A day in the life of...

The young have something no one else has or ever will have. Time.

It's true. We are smart, beautiful and...alcoholic.

Tuesday, August 16, 2011

"But it is always the good swimmers who drown"

It's actually not that difficult to be part of the party scene in Melbourne and avoid AFL footballers. They all tend to freqent the same places with the same sorts of music and the same sorts of women and if you don't go there the only place you see them is in the street, at restaurants and on the footy field. Which is how it should be, for a variety of reasons. Firstly, we leave the WAGing to the women who don't actually like football, because you once things go sour (as they generally do) you can't cheer them on. Or if they don't play for your team you're usually predisposed to hating them. Then there's the fact that footy players tend to be selfish and chauvinistic both in the bedroom and out, and we can't have that. In our experience affairs with footballers tend to be memerable foir all the wrong reasons. Yes they have good bodies but it just isn't worth it.

Of course, sometimes you can't avoid them. Sometimes you live right next door.

A recently moved into an apartment with her friend G who decided she had to move out of home when her boyfriend moved back home, because she was not happy with the parents being part of their relationship. It's a great apartment with one small floor. Their neighbour is a certain young AFL player (who we won't name because that isn't what we do here at French Toast and Failure) and his girlfriend. Generalising again, but footballers treat their girlfriends worse than J treats her boyfriends.

It all started off well and good. Footballer was friendly and nice and invited A and G over for dinner. The girlfriend was mysteriously absent from dinner (apparently she was too 'shy' although when A and G have actually spoken to her she seems normal) but nothing else was particularly odd. Then footballer started texting them regularly on Saturday nights asking them to come to certain 'designated' AFL clubs. They both flat out refused because that's not their scene. They are both trashbag violent drunks, not blonde models who flash their underwear in tight skirts and giggle after 1 cocktail. One late night footballer called G and asked if they could share a taxi home because he'd forgotten the key to the building.
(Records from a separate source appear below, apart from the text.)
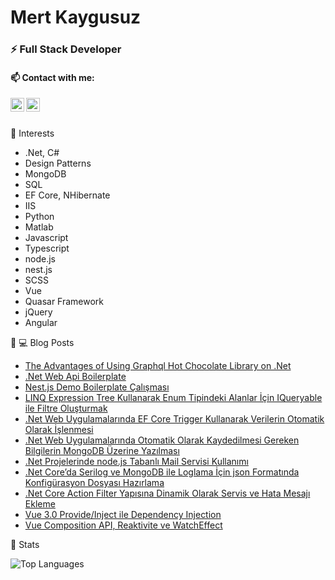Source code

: # Mert Kaygusuz

### ⚡ Full Stack Developer

#### 📫 Contact with me:

[<img align="left" alt="codeSTACKr | LinkedIn" width="22px" src="https://cdn.jsdelivr.net/npm/simple-icons@v3/icons/linkedin.svg" />][linkedin]
[<img align="left" alt="codeSTACKr | YouTube" width="22px" src="https://user-images.githubusercontent.com/34038741/96890412-4a571800-1490-11eb-9938-34a75c9d33a3.png" />][medium]


<br>
<br>

💖 Interests
- .Net, C#
- Design Patterns
- MongoDB
- SQL
- EF Core, NHibernate
- IIS
- Python
- Matlab
- Javascript
- Typescript
- node.js
- nest.js
- SCSS
- Vue
- Quasar Framework
- jQuery
- Angular


📕 💻 Blog Posts

- [The Advantages of Using Graphql Hot Chocolate Library on .Net](https://mkaygusuz.medium.com/the-advantages-of-using-graphql-hot-chocolate-library-on-net-b004b487c2f0)
- [.Net Web Api Boilerplate](https://mkaygusuz.medium.com/net-web-api-boilerplate-15a307d2e41a)
- [Nest.js Demo Boilerplate Çalışması](https://mkaygusuz.medium.com/nest-js-demo-boilerplate-%C3%A7al%C4%B1%C5%9Fmas%C4%B1-50721a24b39)
- [LINQ Expression Tree Kullanarak Enum Tipindeki Alanlar İçin IQueryable ile Filtre Oluşturmak](https://mkaygusuz.medium.com/linq-expression-tree-kullanarak-enum-tipindeki-alanlar-i%CC%87%C3%A7in-iqueryable-ile-filtre-olu%C5%9Fturmak-c8f7e9b36eec)
- [.Net Web Uygulamalarında EF Core Trigger Kullanarak Verilerin Otomatik Olarak İşlenmesi](https://mkaygusuz.medium.com/net-web-uygulamalar%C4%B1nda-ef-core-trigger-kullanarak-verilerin-otomatik-olarak-i%CC%87%C5%9Flenmesi-6ca35583ed07)
- [.Net Web Uygulamalarında Otomatik Olarak Kaydedilmesi Gereken Bilgilerin MongoDB Üzerine Yazılması](https://mkaygusuz.medium.com/net-web-uygulamalar%C4%B1nda-otomatik-olarak-kaydedilmesi-gereken-bilgilerin-mongodb-%C3%BCzerine-yaz%C4%B1lmas%C4%B1-16a338b27a5f)
- [.Net Projelerinde node.js Tabanlı Mail Servisi Kullanımı](https://mkaygusuz.medium.com/net-projelerinde-node-js-tabanl%C4%B1-mail-servisi-kullan%C4%B1m%C4%B1-52f2c99c6ccb)
- [.Net Core’da Serilog ve MongoDB ile Loglama İçin json Formatında Konfigürasyon Dosyası Hazırlama](https://mkaygusuz.medium.com/net-coreda-serilog-ve-mongodb-ile-loglama-i%CC%87%C3%A7in-json-format%C4%B1nda-konfig%C3%BCrasyon-dosyas%C4%B1-haz%C4%B1rlama-368de1323d68)
- [.Net Core Action Filter Yapısına Dinamik Olarak Servis ve Hata Mesajı Ekleme](https://mkaygusuz.medium.com/net-core-action-filter-yap%C4%B1s%C4%B1na-dinamik-olarak-servis-ve-hata-mesaj%C4%B1-ekleme-d1454a598ff1)
- [Vue 3.0 Provide/Inject ile Dependency Injection](https://mkaygusuz.medium.com/vue-3-0-provide-inject-ile-dependency-injection-5c682cbf5e75)
- [Vue Composition API, Reaktivite ve WatchEffect](https://mkaygusuz.medium.com/vue-composition-api-reaktivite-ve-watcheffect-181393c5ef30)

📝 Stats

<img src="https://github-readme-stats.vercel.app/api/top-langs/?username=MertKaygusuz&langs_count=10&title_color=0891b2&text_color=ffffff&icon_color=0891b2&bg_color=1c1917&hide_border=true&locale=en&custom_title=Top%20%Languages" alt="Top Languages" />

[medium]: https://mkaygusuz.medium.com/
[linkedin]: https://www.linkedin.com/in/mert-kaygusuz-69903418a/
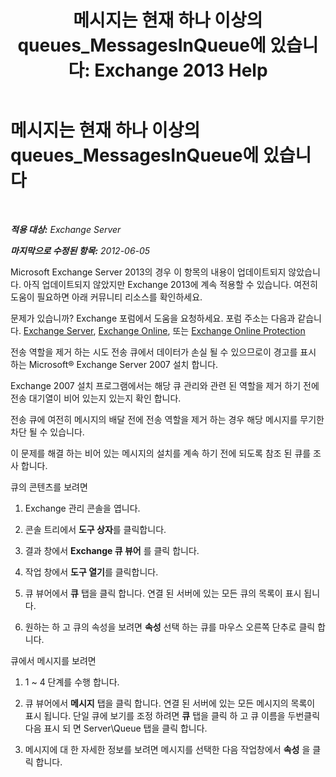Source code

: ﻿---
title: '메시지는 현재 하나 이상의 queues_MessagesInQueue에 있습니다: Exchange 2013 Help'
TOCTitle: 메시지는 현재 하나 이상의 queues_MessagesInQueue에 있습니다
ms:assetid: 3ffcdc7e-c1b7-49a7-8e5f-b30c0397908d
ms:mtpsurl: https://technet.microsoft.com/ko-kr/library/ms.exch.setupreadiness.messagesinqueue(v=EXCHG.150)
ms:contentKeyID: 50482949
ms.date: 05/22/2018
mtps_version: v=EXCHG.150
ms.translationtype: MT
---

# 메시지는 현재 하나 이상의 queues\_MessagesInQueue에 있습니다

 

_**적용 대상:** Exchange Server_

_**마지막으로 수정된 항목:** 2012-06-05_

Microsoft Exchange Server 2013의 경우 이 항목의 내용이 업데이트되지 않았습니다. 아직 업데이트되지 않았지만 Exchange 2013에 계속 적용할 수 있습니다. 여전히 도움이 필요하면 아래 커뮤니티 리소스를 확인하세요.

문제가 있습니까? Exchange 포럼에서 도움을 요청하세요. 포럼 주소는 다음과 같습니다. [Exchange Server](https://go.microsoft.com/fwlink/p/?linkid=60612), [Exchange Online](https://go.microsoft.com/fwlink/p/?linkid=267542), 또는 [Exchange Online Protection](https://go.microsoft.com/fwlink/p/?linkid=285351)

전송 역할을 제거 하는 시도 전송 큐에서 데이터가 손실 될 수 있으므로이 경고를 표시 하는 Microsoft® Exchange Server 2007 설치 합니다.

Exchange 2007 설치 프로그램에서는 해당 큐 관리와 관련 된 역할을 제거 하기 전에 전송 대기열이 비어 있는지 있는지 확인 합니다.

전송 큐에 여전히 메시지의 배달 전에 전송 역할을 제거 하는 경우 해당 메시지를 무기한 차단 될 수 있습니다.

이 문제를 해결 하는 비어 있는 메시지의 설치를 계속 하기 전에 되도록 참조 된 큐를 조사 합니다.

큐의 콘텐츠를 보려면

1.  Exchange 관리 콘솔을 엽니다.

2.  콘솔 트리에서 **도구 상자**를 클릭합니다.

3.  결과 창에서 **Exchange 큐 뷰어** 를 클릭 합니다.

4.  작업 창에서 **도구 열기**를 클릭합니다.

5.  큐 뷰어에서 **큐** 탭을 클릭 합니다. 연결 된 서버에 있는 모든 큐의 목록이 표시 됩니다.

6.  원하는 하 고 큐의 속성을 보려면 **속성** 선택 하는 큐를 마우스 오른쪽 단추로 클릭 합니다.

큐에서 메시지를 보려면

1.  1 ~ 4 단계를 수행 합니다.

2.  큐 뷰어에서 **메시지** 탭을 클릭 합니다. 연결 된 서버에 있는 모든 메시지의 목록이 표시 됩니다. 단일 큐에 보기를 조정 하려면 **큐** 탭을 클릭 하 고 큐 이름을 두번클릭 다음 표시 되 면 Server\\Queue 탭을 클릭 합니다.

3.  메시지에 대 한 자세한 정보를 보려면 메시지를 선택한 다음 작업창에서 **속성** 을 클릭 합니다.

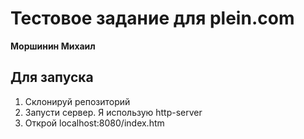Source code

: # Тестовое задание для plein.com
__Моршинин Михаил__

## Для запуска

1. Склонируй репозиторий
2. Запусти сервер. Я использую http-server
3. Открой localhost:8080/index.htm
G agreed and once they were back at the apartment footballer invited G in. Fairly drunk herself she agreed, if only to fry up a hamburger and make a mess in his kitchen. Footballer had other things on his mind, kissing her and informing her the girlfriend was away for the weekend. G was shocked, reminded him she had a boyfriend she was actually faithful to (except for that one horrible time with Dumbass) and left. They haven't seen a great deal of each other since then, though it hasn't been overly awkward when they have.

A week later footballer called A to complain that his fridge wasn't working and if she was alone could he come up and so she could help him out? How dumb does he think A is? She knows nothing about electrical equipment and doesn't see any need to give him refridgeration advice when no one else was around. She complained of being too busy and called G straight away.

Footballers. Great on the field, trouble off the field. All we know is that footballer is not getting any kind of roomate threeway with A and G. Maybe he should try his luck with J? Only she won't do threeways unless it's with two guys. Or Megan Gale. As it should be.